======== Document passage

I just bought a subscription to access GPT-4 and played the following chess game against it, with me playing white. (No particular agenda, was just curious how good it is.)
At this point (move 31), GPT-4 suggested Kxc4, which is not legal, and when I asked it to correct, it suggested Kd5 and Kb6 which aren't legal either (only legal move here is Kc6.)
Stuff I noticed:
- As was pointed out before, it's much better than GPT3.5, which started playing illegal moves much earlier. But it still started playing illegal moves eventually, so I'm not sure if it makes sense to assign it a rating.
- It missed the early "removing the defender" tactic where I could exchange my bishop for its knight, which was defending its bishop; otherwise it played ok till the end
- Move 29 and 30 (last two before it tried illegal moves) were just giving stuff away.
- It explained both my and its moves every time; those explanations got wrong earlier. (After it recaptured my queen on move 17, it said it maintained material balance; after move 20 it said it pinned my knight to the rook on c1, but there was no rook on c1; from there, most of it was wrong.)
- I wrote 19. Rfd8 instead of 19. Rfd1 by accident, it it replied with "I assume you meant 19. Rfd1, placing your rook on the open d-file opposing my rook. I'll respond with 19...e5, attacking your knight on d4 and trying to grab some space in the center.". Very helpful!
- After move 14 (the first move with the black rook), I asked it to evaluate the position, and it said that white has a small advantage. But it blundered a piece, so this position is completely winning for white (Stockfish says +5.2)
(PGN: 1. d4 Nf6 2. c4 e6 3. Nf3 d5 4. Nc3 Be7 5. Bf4 O-O 6. Nb5 $2 Na6 $9 7. e3 c6 $6 8. Nc3 Nc7 9. Rc1 $6 b6 10. Qb3 Ba6 11. Qa4 $6 Qd7 $4 12. Bxc7 $1 Qxc7 13. Qxa6 dxc4 14. Qxc4 Rac8 15. Bd3 c5 16. O-O cxd4 17. Qxc7 Rxc7 18. Nxd4 Rd8 19. Rfd1 e5 20. Nf5 Bb4 21. Ng3 Rcd7 22. Bb5 Rxd1+ 23. Rxd1 Rxd1+ 24. Nxd1 Kf8 25. Nc3 Ke7 26. a3 Bxc3 27. bxc3 Kd6 28. Kf1 Kc5 29. c4 a6 $6 30. Bxa6 Ne4 31. Nxe4+)

================
======== Recorded data

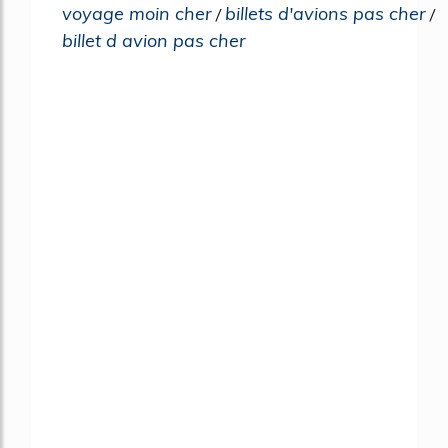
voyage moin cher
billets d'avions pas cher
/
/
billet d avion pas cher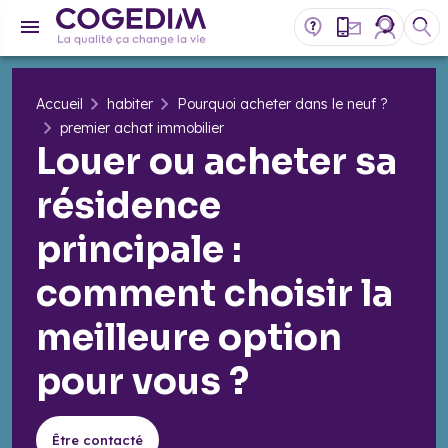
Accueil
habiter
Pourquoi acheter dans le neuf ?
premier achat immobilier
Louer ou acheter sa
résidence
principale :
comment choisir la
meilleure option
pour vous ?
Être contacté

================
======== Recorded data

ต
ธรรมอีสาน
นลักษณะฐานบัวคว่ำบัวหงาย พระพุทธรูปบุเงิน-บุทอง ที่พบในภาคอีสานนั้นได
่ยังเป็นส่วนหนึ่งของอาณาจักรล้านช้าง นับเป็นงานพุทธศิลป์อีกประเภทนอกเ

================

#### Task requirements
(1) In the post about playing chess against GPT-4, what was the only legal move available to GPT-4 at move 31?
(2) Write the next part of the post about the chess game against GPT-4, starting after its final line.

#### Numbered responses
(1) Kc6

(2)
That is odd. I certainly had a much, much higher completion rate than 1 in 40; in fact I had no games that I had to abandon with my prompt. However, I played manually, and played well enough that it mostly did not survive beyond move 30 (although my collection has a blindfold game that went beyond move 50), and checked at every turn that it reproduced the game history correctly, reprompting if that was not the case. Also, for GPT3.5 I supplied it with the narrative fiction that it could access Stockfish. Mentioning Stockfish might push it towards more precise play.
Trying again today, ChatGPT 3.5 using the standard chat interface did however seem to have a propensity to listing only White moves in its PGN output, which is not encouraging.
For exact reproducibility, I have added a game played via the API at temperature zero to my collection and given exact information on model, prompt and temperature in the PGN:
https://lichess.org/study/ymmMxzbj/SyefzR3j
If your scripts allow testing this prompt, I'd be interested in seeing what completion rate/approximate rating relative to some low Stockfish level is achieved by chatgpt-3.5-turbo.